Today's Tech Winners: Positive Outlooks for Sprint, GameStop
SoftBank, a Tokyo-based mobile phone carrier, has put forth a favorable bid. While already having offered Sprint a pricey proposal, the company raised its offer to a whopping $21.6 billion. With this buyout, $16.6 billion would go to shareholders, while the other 5 billion would be injected into capital. In return, SoftBank would receive a 78% slice of the US telecom provider, according to a Bloomberg article.

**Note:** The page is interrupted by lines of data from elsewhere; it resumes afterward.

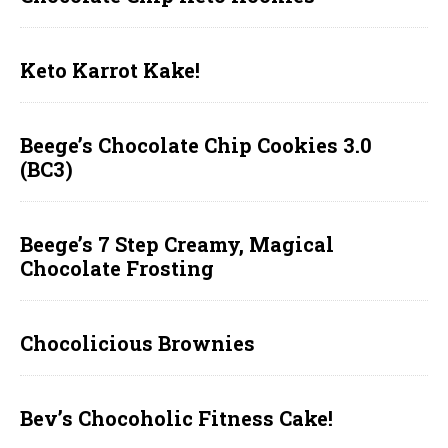
Keto Karrot Kake!
Beege’s Chocolate Chip Cookies 3.0
(BC3)
Beege’s 7 Step Creamy, Magical
Chocolate Frosting
Chocolicious Brownies
Bev’s Chocoholic Fitness Cake!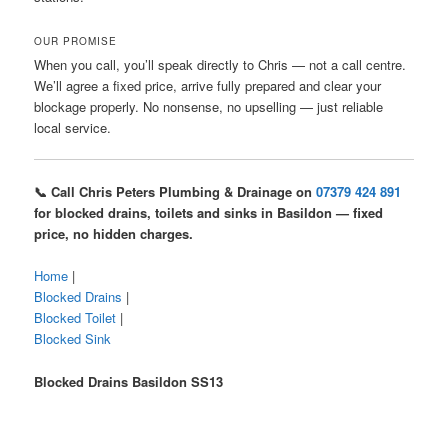
OUR PROMISE
When you call, you’ll speak directly to Chris — not a call centre.
We’ll agree a fixed price, arrive fully prepared and clear your
blockage properly. No nonsense, no upselling — just reliable
local service.
📞 Call Chris Peters Plumbing & Drainage on
07379 424 891
for blocked drains, toilets and sinks in Basildon — fixed
price, no hidden charges.
Home
|
Blocked Drains
|
Blocked Toilet
|
Blocked Sink
Blocked Drains Basildon SS13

SoftBank's inflated bid was a stern response to the $25.5 billion offer put forth by Dish Network. However, this proposal is somewhat unrealistic. Wells Fargo analyst Jennifer Fritzsche argues, "We believe the deal as proposed by DISH would be a difficult one to accomplish (especially on the corporate governance side)."
By the end of the current fiscal year, earnings-per-share are supposed to hit as low as 88 cents, according to a Wells Fargo report.
On June 25, shareholders will cast a vote on the billion-dollar SoftBank buyout. However, if this pricey tug-of-war game continues, the buyout price may still have fuel to grow.
Sony's new console -- priced 100$ under the Xbox One -- will feature a somewhat liberal used game policy. Purchasers will have the right to trade and sell games, and, unlike the Xbox One, will not require an Internet connection to play. This will provide a needed tailwind for GameStop, as a continual shift toward mobile gaming has been a hit to the company. By the end of April, pre-owned video game products accounted for 31% of total sales, according to a PiperJaffray report.
For the 2013 fiscal year, Wedbush analysts expects the gaming outlet to post $3.13 in share earnings on over 8.7 billion in revenue. This would be a slight downgrade from the 8.87 billion the company posted in 2012.